Social Media as a Malware Vector
Time Magazine and the Times recently wrote parallel stories about state-sponsored malware that targets Department of Defense Employees through social media. While on the surface, it appears like any recent investigation into state-sponsored hacking, the implications are much more than meets the eye. The DoD disclosed the targeted attacks a couple years ago as employees fell victim. As the Times mentioned, the act of sending a malicious file or link through a seemingly innocuous message, is hardly new.” What is new is the specificity of the targeting, the resources necessary, and the resulting gains in effect. The ongoing investigation into White House ties with Russia ads a new dimension to the old announcement.
The Evolution of Malware
In many ways, hacking resembles the advertising world. Before, most marketing departments simply bought ads in magazines, billboards, and on TV. You needed a large budget, plenty of brokers, and you didn’t get to see a campaign’s effectiveness for a few quarters. Hackers used to do this too. They’d target a vulnerability, send an attachment in email and wait for victim’s computers to signal home. Most of us wondered how people clicked something so obviously malicious.
The shotgun approach to marketing quickly became an artifact as advancements in digital advertising achieved better results. Now, marketers can target individuals in subtle ways that they barely notice, or notice just enough, and change their behavior while monitoring the results in real time. Instead of sending millions of emails and hoping for the best, hackers pick a refined group of targets and then customize the bait to improve their rate of success.

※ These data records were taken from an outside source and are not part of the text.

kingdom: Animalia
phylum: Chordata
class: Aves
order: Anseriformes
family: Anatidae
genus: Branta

Data is increasingly more valuable to steal and sell, and most importantly, the tools that grift are rarely noticed. A successful infection within the right computer can provide a steady stream of private data for years without raising any red flags. The methods of attack are disguised well enough that even cybersecurity professionals are fooled from time to time (they often hack one another for sport). As businesses update their hardware and software and improve their network security, infections that weren’t noticed will naturally get thrown out. But if you’re hardware and software are out of date, you should have a team of IT professionals assess your network. Computers are getting replaced less often than they used to because PC technology has progressed so that you don’t have to think about your computer most of the time, but malware is in the same boat.